> **Description of the task**
Reproduce the listing below verbatim, leaving out the pictures.

> **Data**
####################
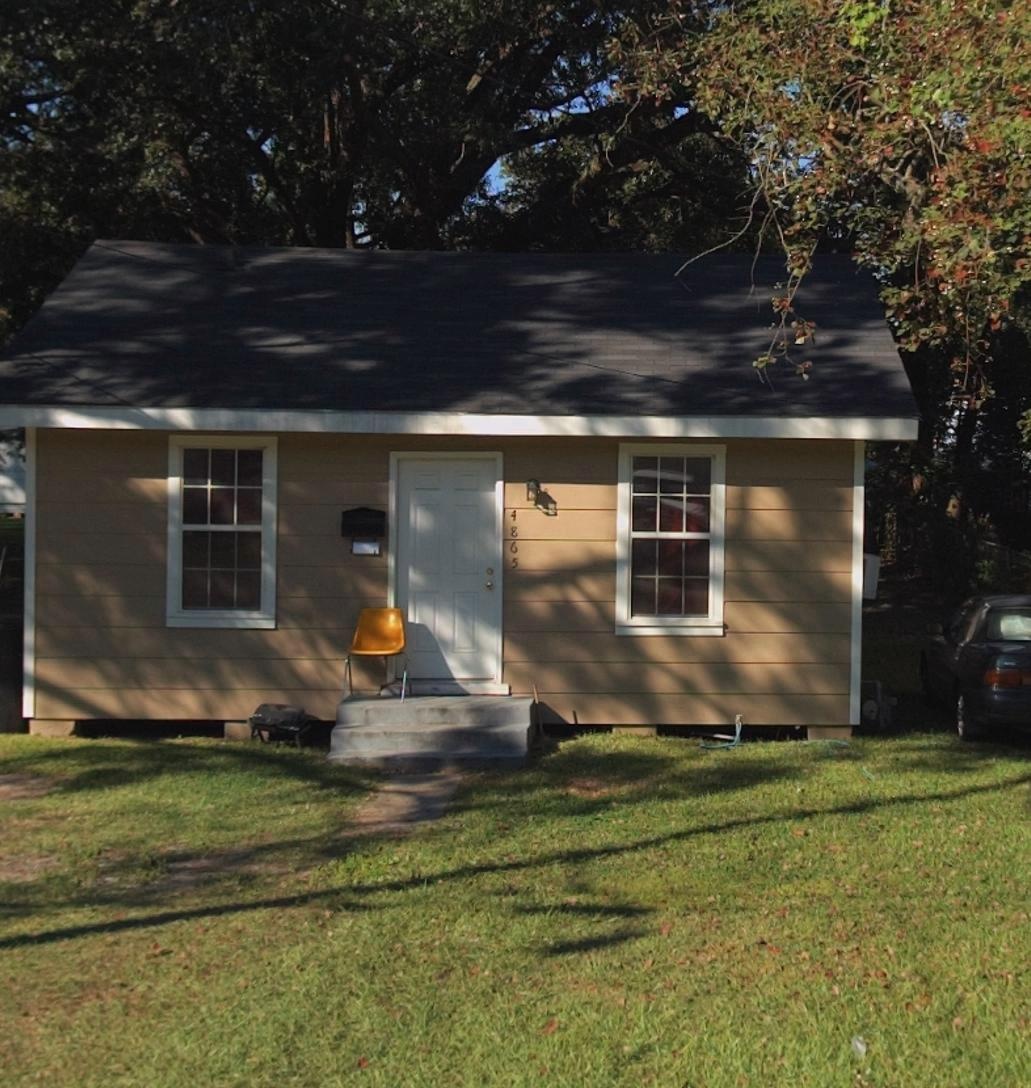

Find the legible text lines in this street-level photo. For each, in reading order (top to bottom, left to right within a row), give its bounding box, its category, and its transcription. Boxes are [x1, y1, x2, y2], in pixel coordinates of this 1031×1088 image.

[509, 509, 520, 570] StreetNumber: 4865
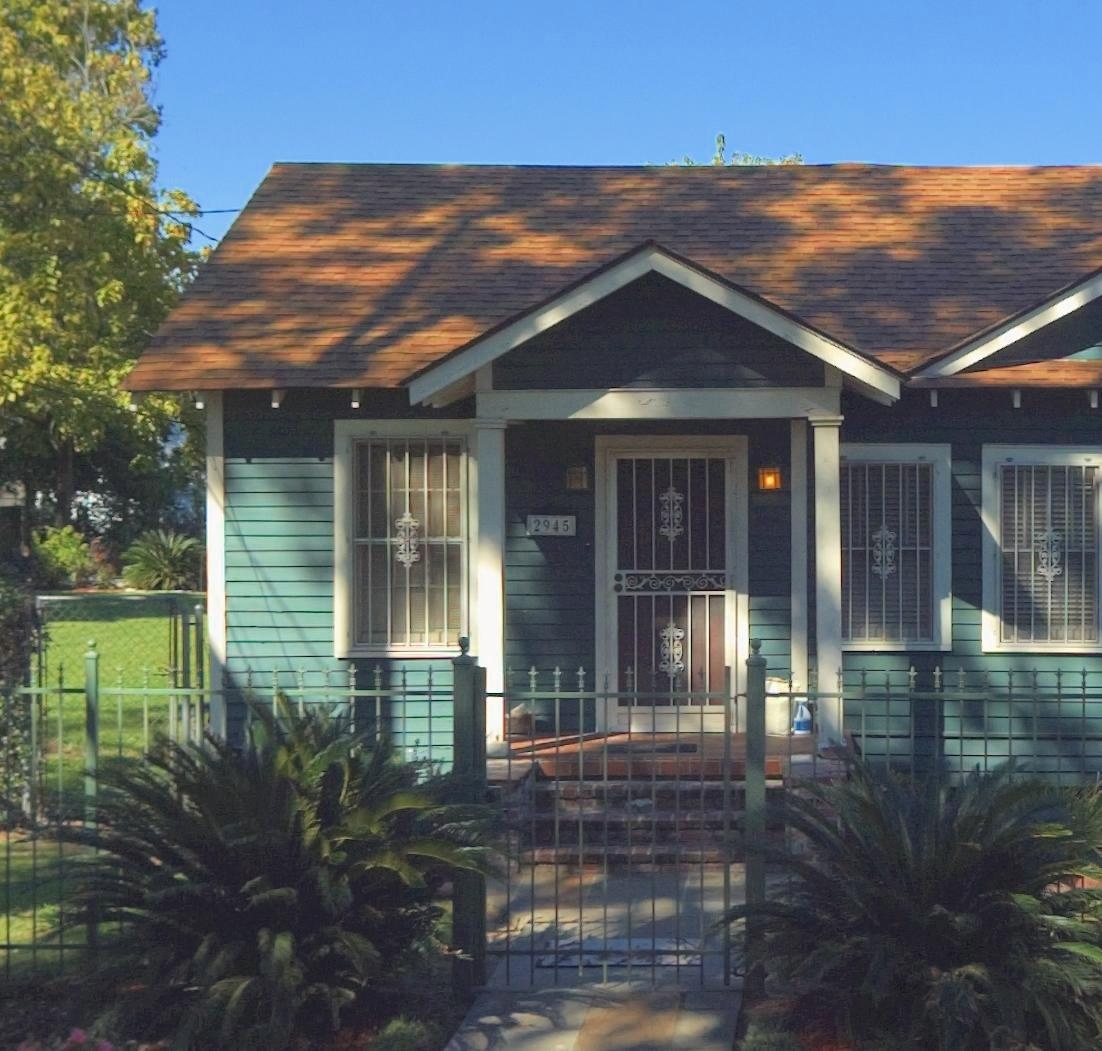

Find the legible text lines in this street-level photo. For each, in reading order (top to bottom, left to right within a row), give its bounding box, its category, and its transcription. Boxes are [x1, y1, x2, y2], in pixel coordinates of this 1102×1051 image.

[531, 517, 571, 534] StreetNumber: 2945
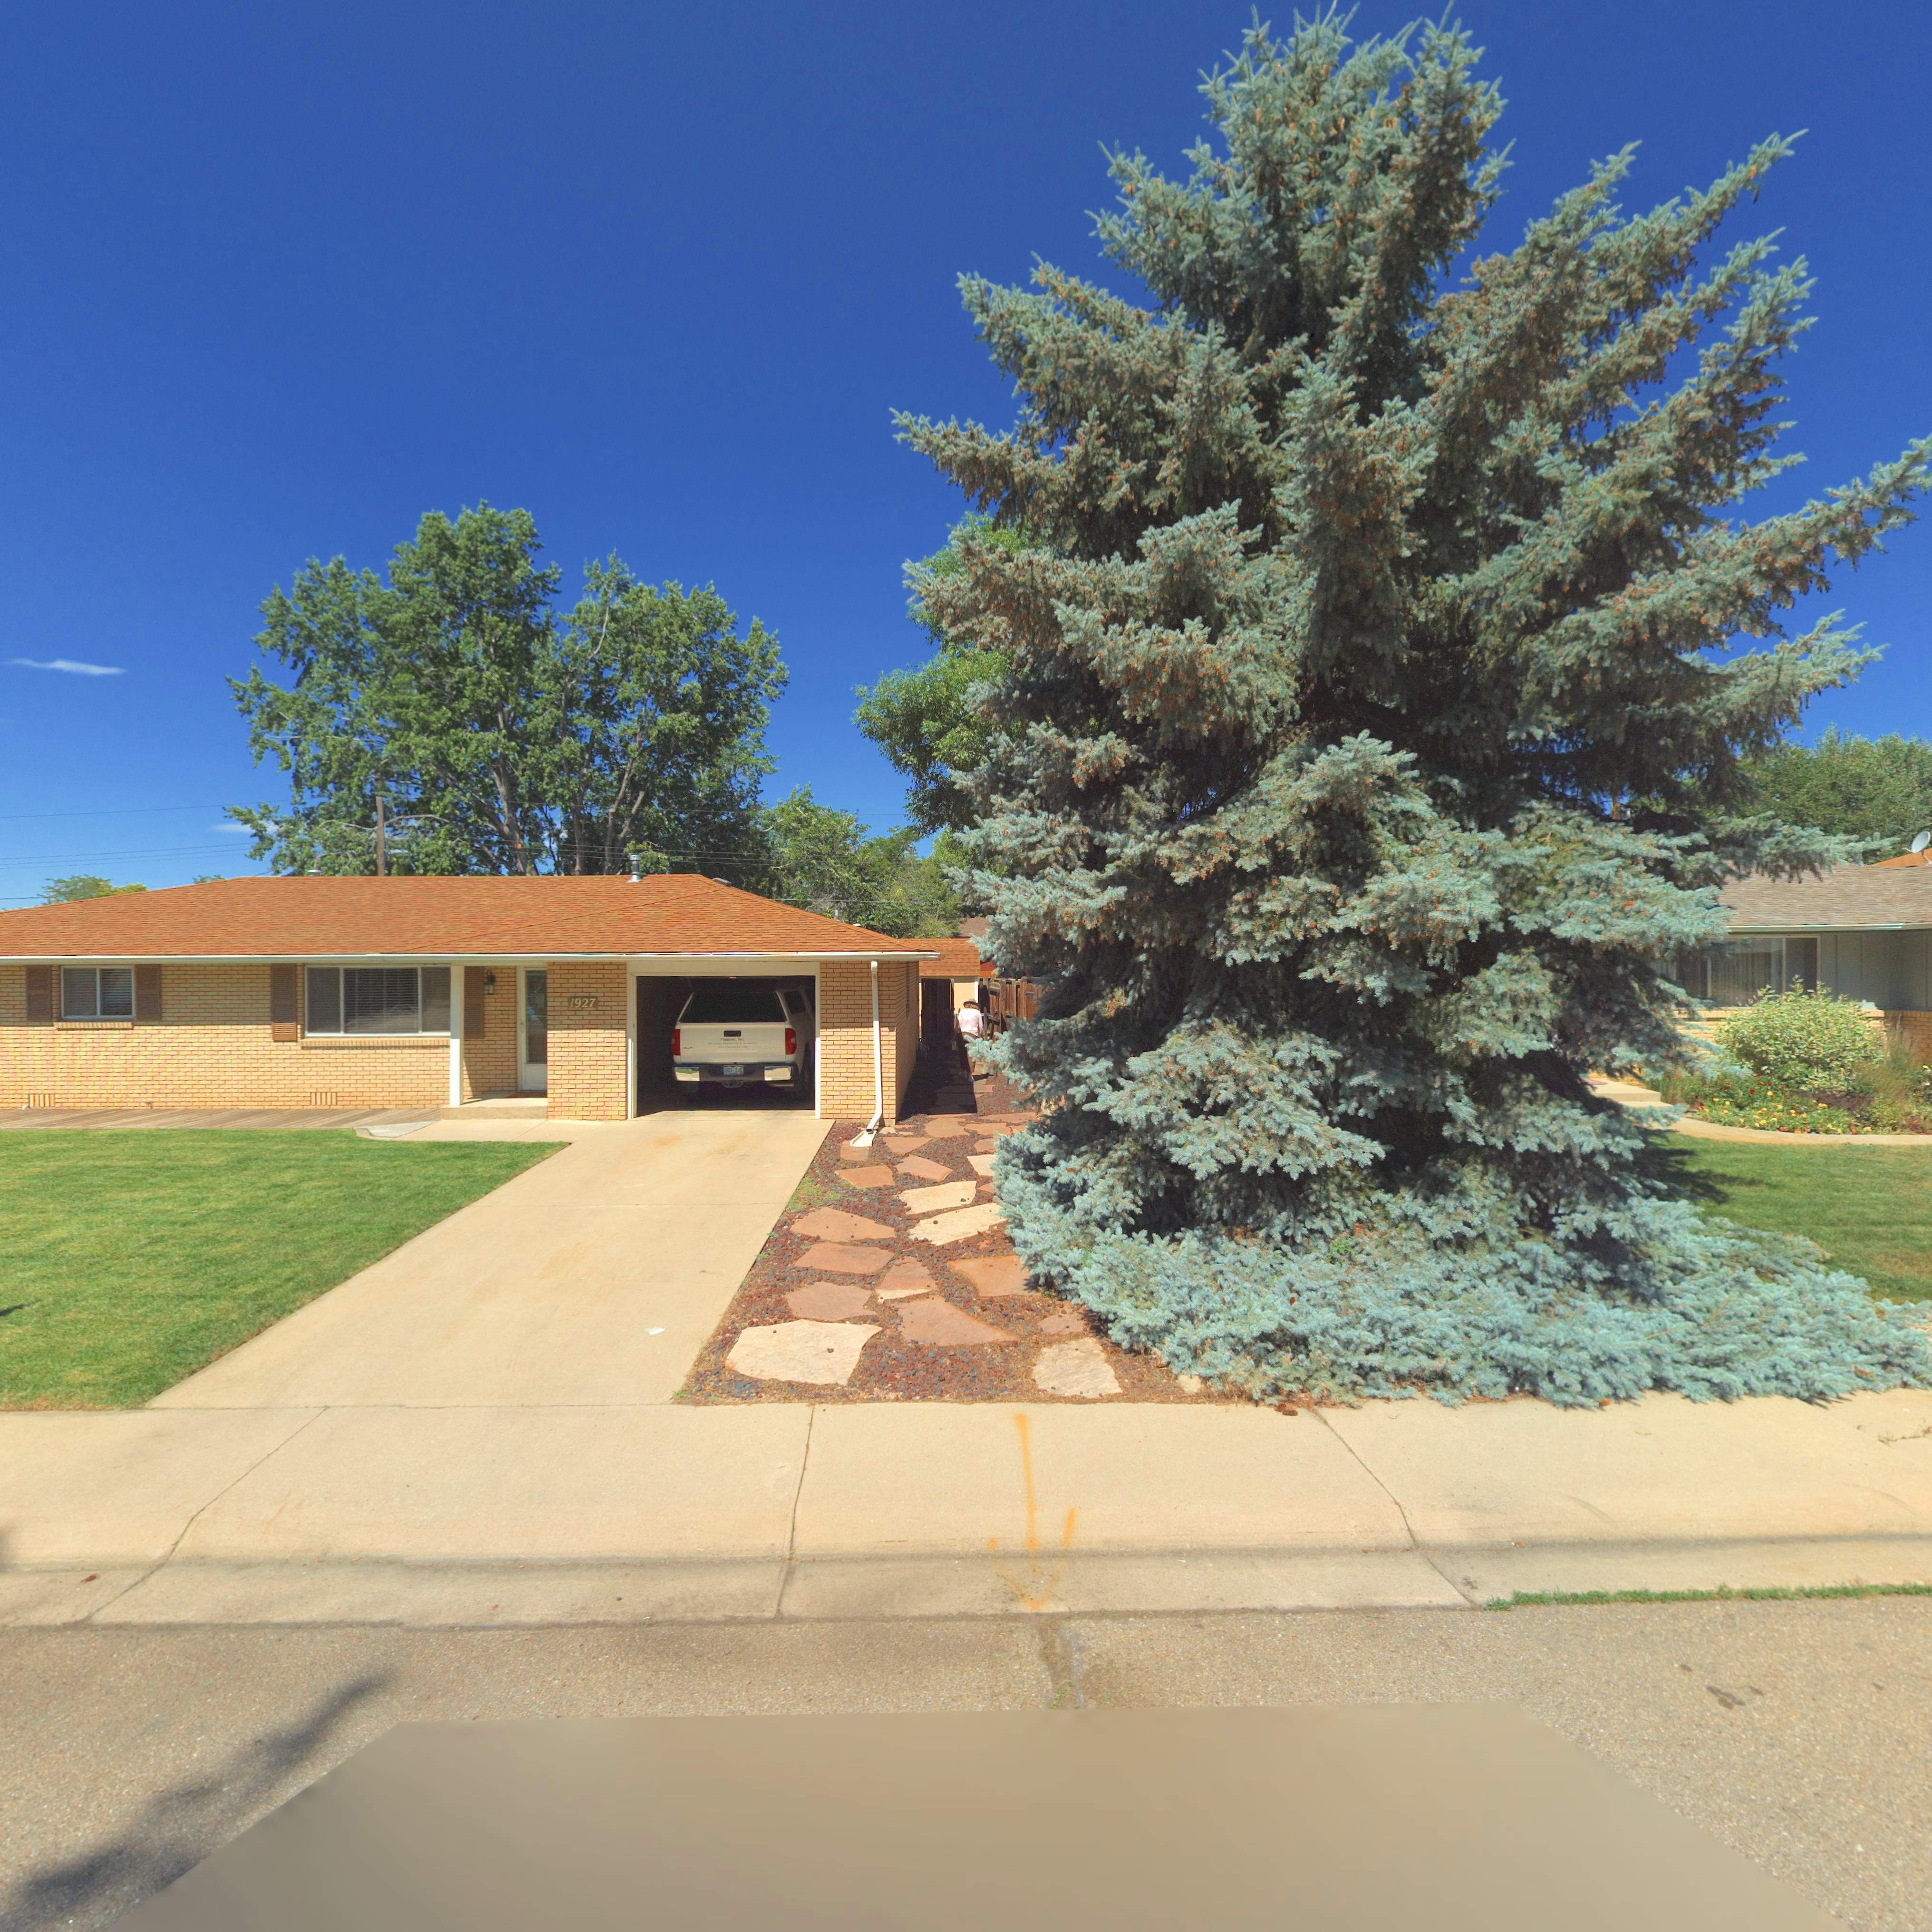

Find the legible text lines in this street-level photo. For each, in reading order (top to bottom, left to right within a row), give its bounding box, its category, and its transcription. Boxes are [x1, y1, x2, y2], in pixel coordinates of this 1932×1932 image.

[569, 997, 597, 1008] StreetNumber: 1927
####################
> **Correct output**
Find the legible text lines in this street-level photo. For each, in reading order (top to bottom, left to right within a row), give its bounding box, its category, and its transcription. Boxes are [x1, y1, x2, y2], in pixel coordinates of this 1031×1088 image.

[509, 509, 520, 570] StreetNumber: 4865

Find the legible text lines in this street-level photo. For each, in reading order (top to bottom, left to right within a row), give its bounding box, its category, and its transcription. Boxes are [x1, y1, x2, y2], in pixel coordinates of this 1102×1051 image.

[531, 517, 571, 534] StreetNumber: 2945

Find the legible text lines in this street-level photo. For each, in reading order (top to bottom, left to right within a row), give its bounding box, its category, and its transcription. Boxes are [x1, y1, x2, y2], in pixel coordinates of this 1932×1932 image.

[569, 997, 597, 1008] StreetNumber: 1927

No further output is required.